A couple of things to note. When you encrypt the message, a hashtag is automatically added as the first character of the encrypted message. When this message is decrypted, the hashtag remains. You will have to remove the hashtag after decrypting the message, as hashtag wasn't part of the original message.
I tried to keep this as simple as possible to help anybody who is new to coding or encryption methods. If you have any questions feel free to ask in the comments. I am no expert, just trying to learn and understand things. I can see benefits of using encryption in creating new cool apps. I am a fond of privacy, and encryption makes privacy possible. While the examples above only show peer-to-peer communication, it will also be possible to send encrypted message to a group of people. The way you can achieve that is: one send everybody encrypted messages separately, or send encrypted message to a dedicated account that everybody in the group has access to.
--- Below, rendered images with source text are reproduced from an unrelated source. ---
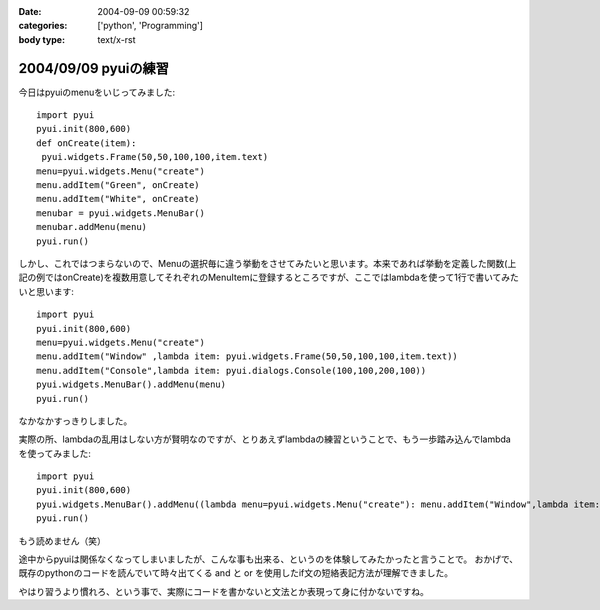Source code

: :date: 2004-09-09 00:59:32
:categories: ['python', 'Programming']
:body type: text/x-rst

=====================
2004/09/09 pyuiの練習
=====================

今日はpyuiのmenuをいじってみました::

 import pyui
 pyui.init(800,600)
 def onCreate(item):
  pyui.widgets.Frame(50,50,100,100,item.text)
 menu=pyui.widgets.Menu("create")
 menu.addItem("Green", onCreate)
 menu.addItem("White", onCreate)
 menubar = pyui.widgets.MenuBar()
 menubar.addMenu(menu)
 pyui.run()



.. :extend type: text/x-rst
.. :extend:
しかし、これではつまらないので、Menuの選択毎に違う挙動をさせてみたいと思います。本来であれば挙動を定義した関数(上記の例ではonCreate)を複数用意してそれぞれのMenuItemに登録するところですが、ここではlambdaを使って1行で書いてみたいと思います::

  import pyui
  pyui.init(800,600)
  menu=pyui.widgets.Menu("create")
  menu.addItem("Window" ,lambda item: pyui.widgets.Frame(50,50,100,100,item.text))
  menu.addItem("Console",lambda item: pyui.dialogs.Console(100,100,200,100))
  pyui.widgets.MenuBar().addMenu(menu)
  pyui.run()


なかなかすっきりしました。

実際の所、lambdaの乱用はしない方が賢明なのですが、とりあえずlambdaの練習ということで、もう一歩踏み込んでlambdaを使ってみました::

  import pyui
  pyui.init(800,600)
  pyui.widgets.MenuBar().addMenu((lambda menu=pyui.widgets.Menu("create"): menu.addItem("Window",lambda item: pyui.widgets.Frame(50,50,100,100,item.text)) and menu.addItem("Console",lambda item: pyui.dialogs.Console(100,100,200,100)) and menu)())
  pyui.run()

もう読めません（笑）

途中からpyuiは関係なくなってしまいましたが、こんな事も出来る、というのを体験してみたかったと言うことで。
おかげで、既存のpythonのコードを読んでいて時々出てくる and と or を使用したif文の短絡表記方法が理解できました。

やはり習うより慣れろ、という事で、実際にコードを書かないと文法とか表現って身に付かないですね。

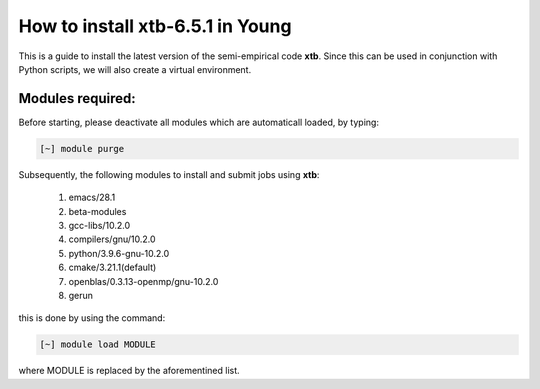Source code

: How to install xtb-6.5.1 in Young
=================================

This is a guide to install the latest version of the semi-empirical code **xtb**. Since this can be used in conjunction with Python scripts, we will
also create a virtual environment. 


Modules required:
------------------
Before starting, please deactivate all modules which are automaticall loaded, by typing:

.. code-block:: bash

   [~] module purge

Subsequently, the following modules to install and submit jobs using **xtb**:

 1. emacs/28.1   
 2. beta-modules   
 3. gcc-libs/10.2.0   
 4. compilers/gnu/10.2.0   
 5. python/3.9.6-gnu-10.2.0   
 6. cmake/3.21.1(default)   
 7. openblas/0.3.13-openmp/gnu-10.2.0
 8. gerun

this is done by using the command:

.. code-block::  bash

   [~] module load MODULE
   
where MODULE is replaced by the aforementined list.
Another thing I will need to experiment with is, how changing/updating keys will affect already encrypted/decrypted messages. For example if you gave access to a group of people an access to my content, then changed my mind and wanted to revoke the access, would I be able to achieve this by simply changing my keys? Changing keys is super easy on Hive. Maybe we can talk about this next time.
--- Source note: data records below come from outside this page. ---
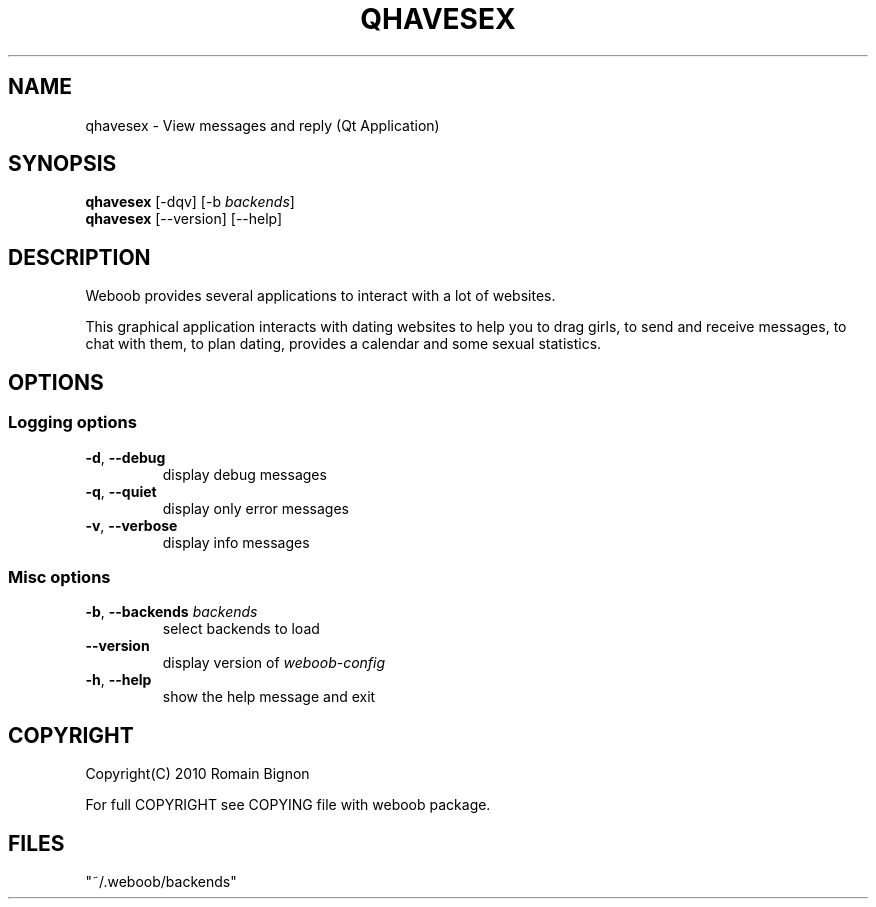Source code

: .TH QHAVESEX 1 "02 August 2010"
.SH NAME
qhavesex \- View messages and reply (Qt Application)
.SH SYNOPSIS
.B qhavesex
[\-dqv] [\-b \fIbackends\fR]
.br
.B qhavesex
[\-\-version] [\-\-help]
.SH DESCRIPTION
.LP
Weboob provides several applications to interact with a lot of websites.

This graphical application interacts with dating websites to help you to
drag girls, to send and receive messages, to chat with them, to plan
dating, provides a calendar and some sexual statistics.

.SH OPTIONS
.SS Logging options
.TP
\fB\-d\fR, \fB\-\-debug\fR
display debug messages
.TP
\fB\-q\fR, \fB\-\-quiet\fR
display only error messages
.TP
\fB\-v\fR, \fB\-\-verbose\fR
display info messages
.SS Misc options
.TP
\fB\-b\fR, \fB\-\-backends\fR \fIbackends\fR
select backends to load
.TP
\fB\-\-version\fR
display version of \fIweboob-config\fR
.TP
\fB\-h\fR, \fB\-\-help\fR
show the help message and exit

.SH COPYRIGHT
Copyright(C) 2010 Romain Bignon
.LP
For full COPYRIGHT see COPYING file with weboob package.
.LP
.RE
.SH FILES
 "~/.weboob/backends"
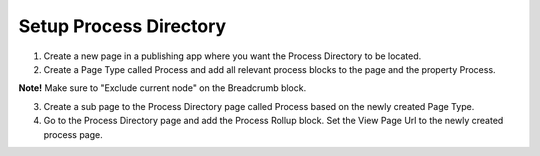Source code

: Setup Process Directory
===========================================

1. Create a new page in a publishing app where you want the Process Directory to be located.
2. Create a Page Type called Process and add all relevant process blocks to the page and the property Process. 

**Note!** Make sure to "Exclude current node" on the Breadcrumb block.

.. image:: setup-process-pagetype.png

3. Create a sub page to the Process Directory page called Process based on the newly created Page Type.
4. Go to the Process Directory page and add the Process Rollup block. Set the View Page Url to the newly created process page.

.. image:: setup-processdirectory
Huge thanks to @ausbitbank for guiding me to the right direction when I asked him about this topic. When I couldn't figure out how to experiment asymmetric encryption on Hive, Ausbitbank was able to help me with providing a link to Beem documentation page for Memo. That is what I used when writing the codes above. Feel free to read the documentation yourself and correct my mistakes.
Lastly, according to the Beem documentation it is also possible to encrypt and decrypt binary files. I did not get a chance to experiment with that yet. But that will be the next step for me in learning more about encrypting and decrypting using Hive keys. While, this method doesn't require storing anything on Hive blockchain, it is not that difficult to do so either. I have written in the past how super easy it is to store data as custom_json on Hive. I may need to revise that using encryption in the future.
From my understanding symmetric encryption is more efficient compared to asymmetric encryption. The best way to build tools and apps maybe using the combination of symmetric and asymmetric encryptions. For example large amount of data and files can be stored in centralized databases using symmetric encryption, and only the keys that decrypt the symmetric encryption will be stored on blockchain like Hive using asymmetric encryption. Something to consider in building apps or tools. But for personal use that doesn't require scaling, modern computers should be enough to handle the load with only using asymmetric encryption.
Feel free to share your thoughts, knowledge, and experiences with encryption in general and specific to Hive in the comments.